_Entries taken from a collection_
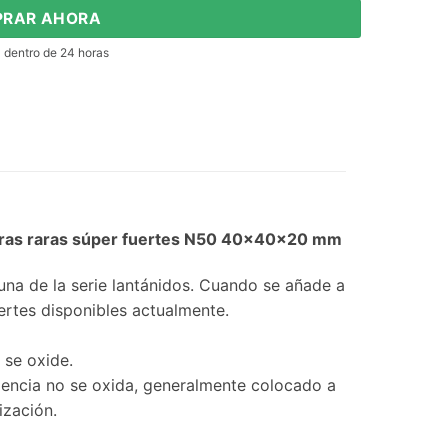
RAR AHORA
l dentro de 24 horas
rras raras súper fuertes N50 40x40x20 mm
una de la serie lantánidos. Cuando se añade a
ertes disponibles actualmente.
 se oxide.
iencia no se oxida, generalmente colocado a
ización.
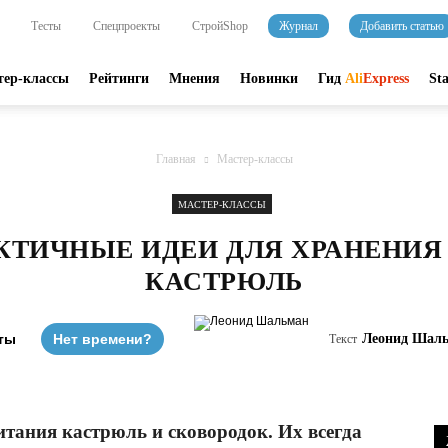
Тесты
Спецпроекты
СтройShop
Журнал
Добавить статью
тер-классы
Рейтинги
Мнения
Новинки
Гид
Ali
Express
St
Главная
Мастер-классы
МАСТЕР-КЛАССЫ
КТИЧНЫЕ ИДЕИ ДЛЯ ХРАНЕНИЯ
КАСТРЮЛЬ
ты
Нет времени?
Леонид Шал
Текст
итания кастрюль и сковородок. Их всегда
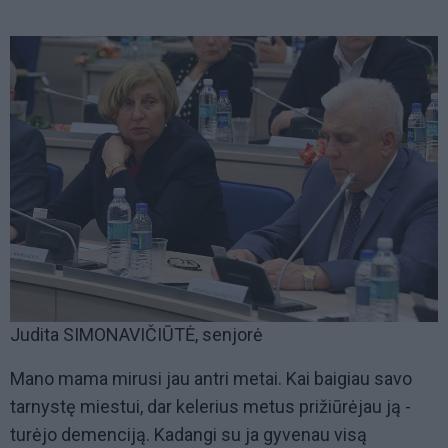
Judita SIMONAVIČIŪTĖ, senjorė
Mano mama mirusi jau antri metai. Kai baigiau savo
tarnystę miestui, dar kelerius metus prižiūrėjau ją -
turėjo demenciją. Kadangi su ja gyvenau visą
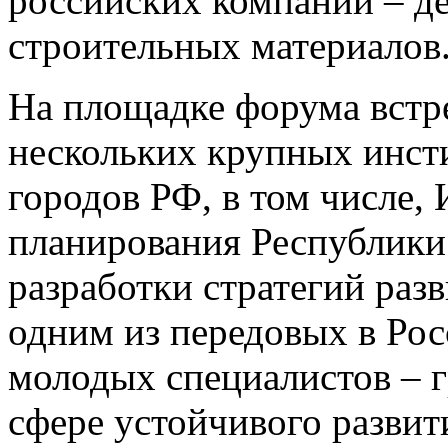
российских компаний – д
строительных материалов
На площадке форума встре
нескольких крупных инсти
городов РФ, в том числе,
планирования Республики 
разработки стратегий раз
одним из передовых в Рос
молодых специалистов – г
сфере устойчивого развит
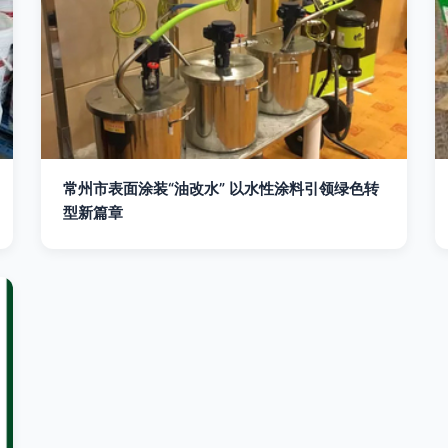
常州市表面涂装“油改水” 以水性涂料引领绿色转
型新篇章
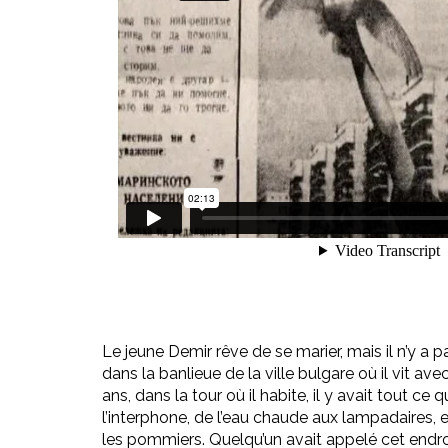
Le jeune Demir rêve de se marier, mais il n’y a 
dans la banlieue de la ville bulgare où il vit ave
ans, dans la tour où il habite, il y avait tout ce qu
l’interphone, de l’eau chaude aux lampadaires, 
les pommiers. Quelqu’un avait appelé cet endroi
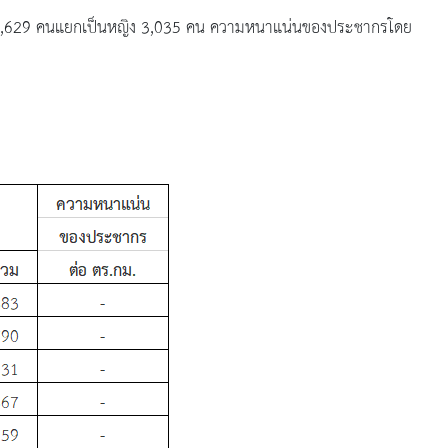
ย 2,629 คนแยกเป็นหญิง 3,035 คน ความหนาแน่นของประชากรโดย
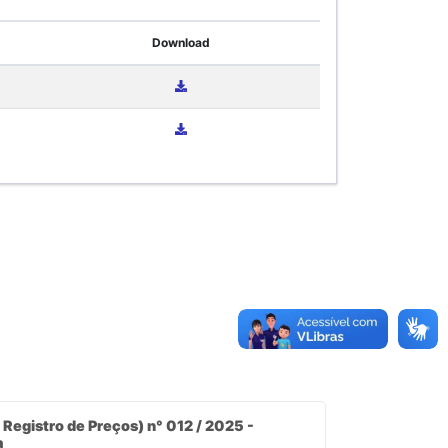
Download
Registro de Preços) n° 012 / 2025 -
a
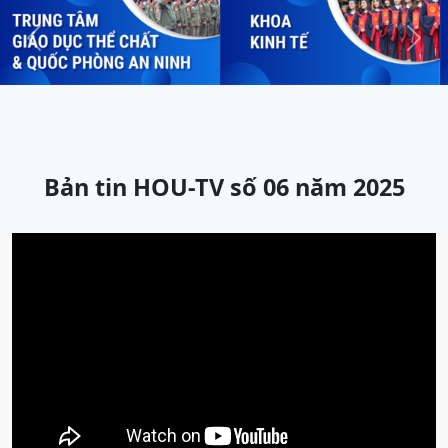
Previous
Next
Bản tin HOU-TV số 06 năm 2025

_Task statement_
Only the lines from the line holding "Registro de Preços)" through the last line above belong in the answer, repeated exactly; the pictures do not.

_Expected answer_
Registro de Preços) n° 012 / 2025 -
a
Previous
Next
Bản tin HOU-TV số 06 năm 2025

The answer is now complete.